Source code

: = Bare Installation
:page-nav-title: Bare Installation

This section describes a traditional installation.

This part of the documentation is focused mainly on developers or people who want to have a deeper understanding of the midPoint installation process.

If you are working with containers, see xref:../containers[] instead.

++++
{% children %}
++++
-.-.-
The entries above are to be output exactly as they appear.

Response to the task:
Source code

: = Bare Installation
:page-nav-title: Bare Installation

This section describes a traditional installation.

This part of the documentation is focused mainly on developers or people who want to have a deeper understanding of the midPoint installation process.

If you are working with containers, see xref:../containers[] instead.

++++
{% children %}
++++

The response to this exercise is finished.